**Source extract:**
══════════
Parsing Data Security from Privacy in the GDPR

The European Union’s General Data Protection Regulation — one of the most forward-leaning privacy regulations on the planet — was praised by Tim Cook in a recent speech in the EU because our personal data is “being weaponized against us with military efficiency.”

Those are strong words, and frankly, accurate: the GDPR is an attempt through regulation to de-weaponize our personal data. The regulation comprises 88 pages, 99 Articles and 173 Recitals and will be enforced by state-level data protection authorities within the EU, which means interpretation will likely vary by country until the Court of Justice of the European Union decides on the matter.

It’s long, sometimes ambiguous and covers a good deal of technical “territory,” such as model explainability, pseudonymization and security, to name a few. The GDPR can be very complex for an organization to digest and then plan an approach that will eventually live in their technical stack.

A good way to think about GDPR compliance is by asking, “how do you maximize the value of your data assets in a controlled fashion?” This requires a risk-based assessment of how you’re using your data, and more importantly, should be using your data in a way your data subjects expect. One way to start digesting risk is to separate the concepts of cybersecurity — well understood and mature tech — from Privacy Enforcing Technology (PET), which is less understood among technical personnel. While the GDPR does have articles relevant to security, by and large, the regulation is focused privacy preservation.
══════════
[Dataset entries]
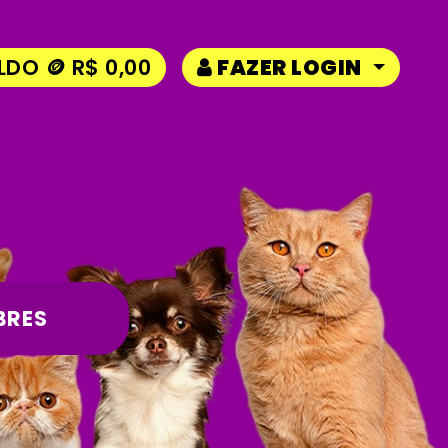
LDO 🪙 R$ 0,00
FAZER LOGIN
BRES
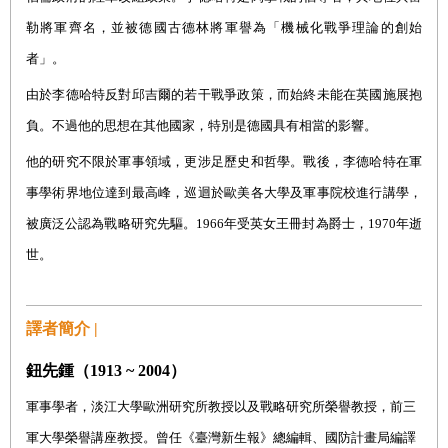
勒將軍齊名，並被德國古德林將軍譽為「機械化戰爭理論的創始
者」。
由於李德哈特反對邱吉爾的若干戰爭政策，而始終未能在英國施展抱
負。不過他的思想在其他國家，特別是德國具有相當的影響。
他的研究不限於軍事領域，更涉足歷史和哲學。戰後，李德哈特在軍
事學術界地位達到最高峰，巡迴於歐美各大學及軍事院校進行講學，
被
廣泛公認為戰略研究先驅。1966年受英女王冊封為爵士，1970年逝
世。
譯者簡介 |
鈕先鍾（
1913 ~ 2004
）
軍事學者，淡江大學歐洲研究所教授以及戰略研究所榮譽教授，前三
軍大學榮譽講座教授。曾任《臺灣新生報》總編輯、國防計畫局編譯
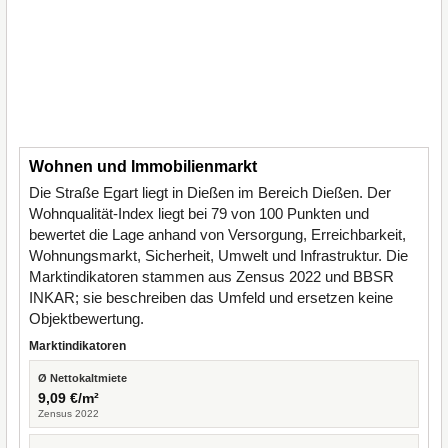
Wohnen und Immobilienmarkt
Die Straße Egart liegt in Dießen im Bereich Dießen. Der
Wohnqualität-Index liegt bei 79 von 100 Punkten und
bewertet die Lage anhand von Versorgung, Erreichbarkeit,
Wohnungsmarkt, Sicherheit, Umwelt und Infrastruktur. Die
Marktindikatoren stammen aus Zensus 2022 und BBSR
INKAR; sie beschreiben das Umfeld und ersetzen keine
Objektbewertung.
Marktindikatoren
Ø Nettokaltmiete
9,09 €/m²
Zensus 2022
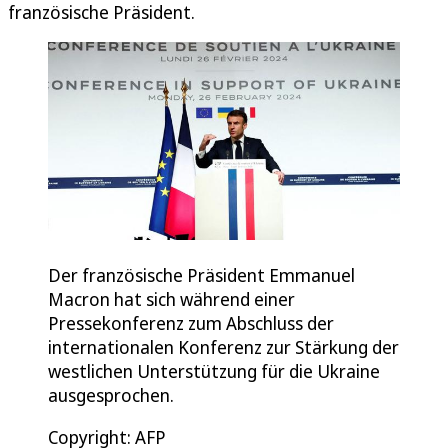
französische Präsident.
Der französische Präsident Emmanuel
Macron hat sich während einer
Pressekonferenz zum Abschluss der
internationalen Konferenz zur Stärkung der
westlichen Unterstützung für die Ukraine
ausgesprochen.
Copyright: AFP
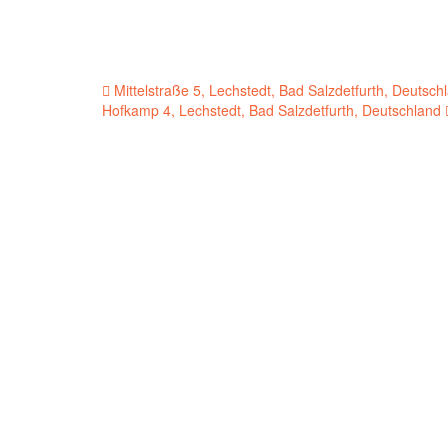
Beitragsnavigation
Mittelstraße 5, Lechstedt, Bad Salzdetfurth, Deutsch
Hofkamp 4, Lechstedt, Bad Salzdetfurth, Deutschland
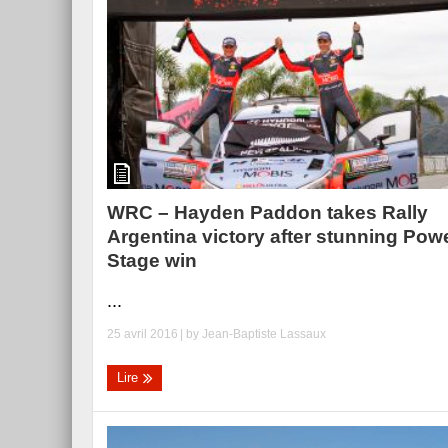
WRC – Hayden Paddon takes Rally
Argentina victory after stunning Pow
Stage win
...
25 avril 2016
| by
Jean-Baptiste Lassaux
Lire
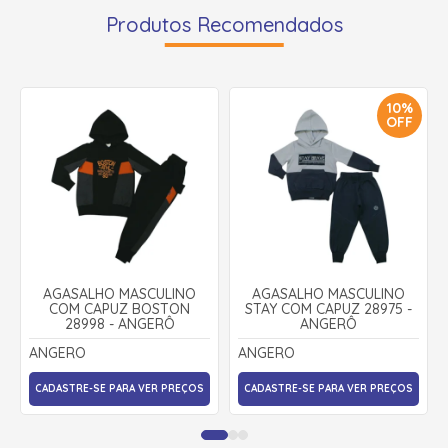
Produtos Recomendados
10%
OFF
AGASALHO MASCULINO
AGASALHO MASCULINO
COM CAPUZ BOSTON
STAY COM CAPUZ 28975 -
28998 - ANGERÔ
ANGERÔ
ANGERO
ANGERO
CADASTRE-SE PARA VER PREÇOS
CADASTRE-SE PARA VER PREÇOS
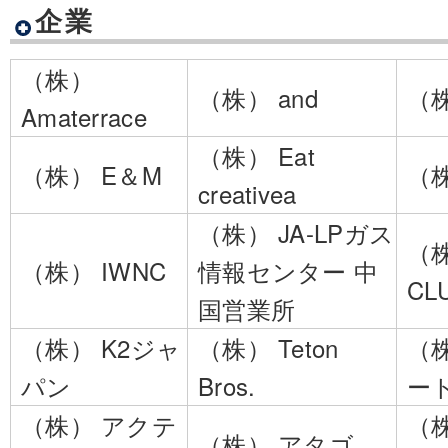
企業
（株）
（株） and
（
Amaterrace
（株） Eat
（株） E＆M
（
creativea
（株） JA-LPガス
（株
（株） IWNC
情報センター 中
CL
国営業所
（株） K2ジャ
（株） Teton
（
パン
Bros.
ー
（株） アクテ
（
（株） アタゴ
══════════
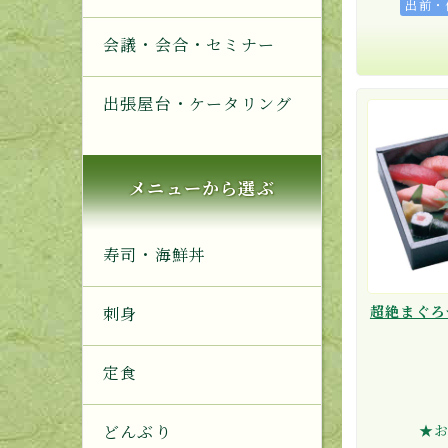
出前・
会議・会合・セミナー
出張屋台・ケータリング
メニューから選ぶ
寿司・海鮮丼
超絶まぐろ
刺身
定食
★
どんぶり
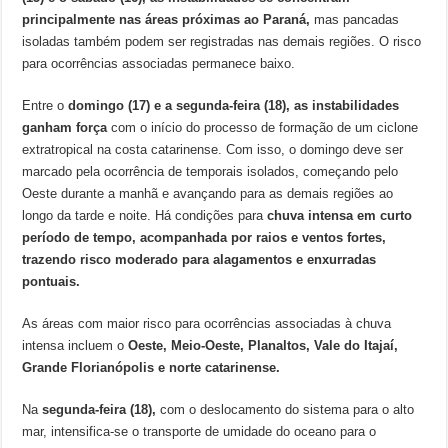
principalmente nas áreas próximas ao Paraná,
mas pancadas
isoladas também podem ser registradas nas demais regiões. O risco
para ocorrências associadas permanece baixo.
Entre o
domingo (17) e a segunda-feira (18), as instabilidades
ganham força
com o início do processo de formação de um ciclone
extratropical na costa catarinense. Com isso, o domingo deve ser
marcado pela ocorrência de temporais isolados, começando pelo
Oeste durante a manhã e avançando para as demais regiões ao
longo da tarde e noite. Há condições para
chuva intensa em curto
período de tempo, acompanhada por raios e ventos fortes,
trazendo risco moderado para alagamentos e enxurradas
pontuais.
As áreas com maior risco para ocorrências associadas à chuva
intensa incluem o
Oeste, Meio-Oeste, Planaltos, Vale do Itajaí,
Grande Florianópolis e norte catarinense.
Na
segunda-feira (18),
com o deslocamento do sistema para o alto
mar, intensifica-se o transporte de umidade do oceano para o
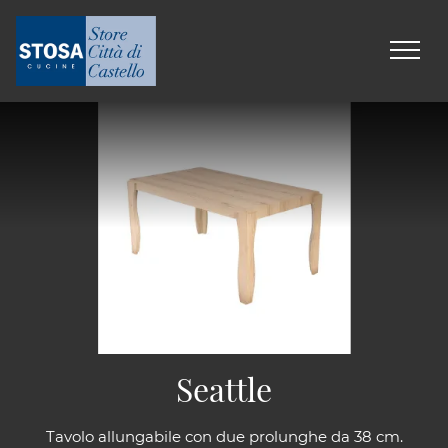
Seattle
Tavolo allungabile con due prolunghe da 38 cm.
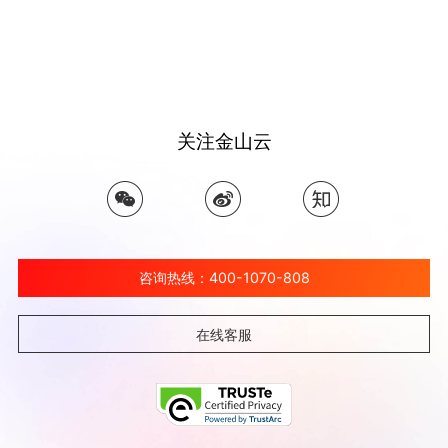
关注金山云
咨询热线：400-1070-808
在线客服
══════════
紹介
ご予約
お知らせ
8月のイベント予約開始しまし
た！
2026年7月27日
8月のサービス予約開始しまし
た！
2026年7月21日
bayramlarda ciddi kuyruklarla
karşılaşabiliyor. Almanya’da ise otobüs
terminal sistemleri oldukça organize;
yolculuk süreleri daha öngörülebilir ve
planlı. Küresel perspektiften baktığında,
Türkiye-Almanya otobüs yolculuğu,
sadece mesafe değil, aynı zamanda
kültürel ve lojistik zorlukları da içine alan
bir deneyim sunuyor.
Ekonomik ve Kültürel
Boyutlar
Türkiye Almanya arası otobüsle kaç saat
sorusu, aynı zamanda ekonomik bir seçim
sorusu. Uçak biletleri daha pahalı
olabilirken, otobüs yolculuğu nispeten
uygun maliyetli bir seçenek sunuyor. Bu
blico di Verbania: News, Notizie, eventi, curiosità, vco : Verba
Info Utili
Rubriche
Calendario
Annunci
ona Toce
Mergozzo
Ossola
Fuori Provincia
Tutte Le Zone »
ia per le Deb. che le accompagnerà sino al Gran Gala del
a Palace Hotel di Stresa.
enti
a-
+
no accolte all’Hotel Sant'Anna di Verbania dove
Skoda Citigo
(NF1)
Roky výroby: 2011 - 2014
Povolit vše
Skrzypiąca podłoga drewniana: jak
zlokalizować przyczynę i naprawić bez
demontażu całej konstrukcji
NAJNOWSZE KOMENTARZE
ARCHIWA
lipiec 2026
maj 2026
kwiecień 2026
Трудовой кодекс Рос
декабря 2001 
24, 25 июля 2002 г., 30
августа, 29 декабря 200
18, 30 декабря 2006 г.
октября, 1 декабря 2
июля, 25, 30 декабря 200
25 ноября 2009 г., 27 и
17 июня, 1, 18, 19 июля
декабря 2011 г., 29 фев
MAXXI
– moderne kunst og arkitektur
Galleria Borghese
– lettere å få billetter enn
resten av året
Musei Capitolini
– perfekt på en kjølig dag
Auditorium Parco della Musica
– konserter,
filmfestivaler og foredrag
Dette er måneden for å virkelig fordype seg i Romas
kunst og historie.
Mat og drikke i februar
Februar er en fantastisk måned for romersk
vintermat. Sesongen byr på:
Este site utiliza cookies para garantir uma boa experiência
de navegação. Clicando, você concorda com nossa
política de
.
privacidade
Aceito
══════════
**Problem statement:** Per the GDPR article, who will enforce the regulation? Rely only on the GDPR article for your answer.

**Answer section:** State-level data protection authorities within the EU.